Top of Given data

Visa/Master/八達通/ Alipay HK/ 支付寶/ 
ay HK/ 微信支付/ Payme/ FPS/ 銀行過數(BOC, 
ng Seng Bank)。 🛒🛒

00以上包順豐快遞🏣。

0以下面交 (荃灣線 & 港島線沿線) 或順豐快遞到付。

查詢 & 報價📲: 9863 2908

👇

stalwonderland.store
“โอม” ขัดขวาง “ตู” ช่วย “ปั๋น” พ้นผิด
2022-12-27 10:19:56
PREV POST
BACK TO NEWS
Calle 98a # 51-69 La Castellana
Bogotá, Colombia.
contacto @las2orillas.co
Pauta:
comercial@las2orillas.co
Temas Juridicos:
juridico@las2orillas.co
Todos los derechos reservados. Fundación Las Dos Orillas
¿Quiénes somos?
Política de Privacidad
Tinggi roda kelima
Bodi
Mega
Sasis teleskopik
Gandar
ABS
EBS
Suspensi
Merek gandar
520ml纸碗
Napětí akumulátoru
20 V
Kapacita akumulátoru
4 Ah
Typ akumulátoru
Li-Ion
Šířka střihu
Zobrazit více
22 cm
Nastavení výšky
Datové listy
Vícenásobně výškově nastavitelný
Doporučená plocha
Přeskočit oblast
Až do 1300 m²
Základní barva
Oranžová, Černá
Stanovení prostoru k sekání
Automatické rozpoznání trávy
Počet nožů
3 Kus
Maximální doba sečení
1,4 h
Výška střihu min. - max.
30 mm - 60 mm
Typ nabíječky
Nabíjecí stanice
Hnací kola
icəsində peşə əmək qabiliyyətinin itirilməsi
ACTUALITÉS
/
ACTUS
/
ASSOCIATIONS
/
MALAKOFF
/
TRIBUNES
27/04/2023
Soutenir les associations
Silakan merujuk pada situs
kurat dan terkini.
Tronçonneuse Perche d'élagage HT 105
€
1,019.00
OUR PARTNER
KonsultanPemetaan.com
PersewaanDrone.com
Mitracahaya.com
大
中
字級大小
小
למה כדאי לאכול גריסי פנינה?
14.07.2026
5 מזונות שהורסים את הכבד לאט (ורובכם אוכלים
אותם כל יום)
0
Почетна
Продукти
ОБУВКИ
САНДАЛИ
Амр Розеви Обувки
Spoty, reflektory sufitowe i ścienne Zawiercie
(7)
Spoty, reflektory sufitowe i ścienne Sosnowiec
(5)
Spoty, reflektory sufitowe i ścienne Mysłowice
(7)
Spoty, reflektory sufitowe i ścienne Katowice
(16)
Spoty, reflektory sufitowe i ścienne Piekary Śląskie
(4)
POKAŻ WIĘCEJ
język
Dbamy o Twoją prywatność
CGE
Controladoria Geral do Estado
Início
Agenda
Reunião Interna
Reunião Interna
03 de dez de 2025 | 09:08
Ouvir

Bottom of Given data

Repeat only what runs from the line holding "KonsultanPemetaan.com" to the end of the data, keeping every line exactly as written, first and last included.

### Answer to the problem:
KonsultanPemetaan.com
PersewaanDrone.com
Mitracahaya.com
大
中
字級大小
小
למה כדאי לאכול גריסי פנינה?
14.07.2026
5 מזונות שהורסים את הכבד לאט (ורובכם אוכלים
אותם כל יום)
0
Почетна
Продукти
ОБУВКИ
САНДАЛИ
Амр Розеви Обувки
Spoty, reflektory sufitowe i ścienne Zawiercie
(7)
Spoty, reflektory sufitowe i ścienne Sosnowiec
(5)
Spoty, reflektory sufitowe i ścienne Mysłowice
(7)
Spoty, reflektory sufitowe i ścienne Katowice
(16)
Spoty, reflektory sufitowe i ścienne Piekary Śląskie
(4)
POKAŻ WIĘCEJ
język
Dbamy o Twoją prywatność
CGE
Controladoria Geral do Estado
Início
Agenda
Reunião Interna
Reunião Interna
03 de dez de 2025 | 09:08
Ouvir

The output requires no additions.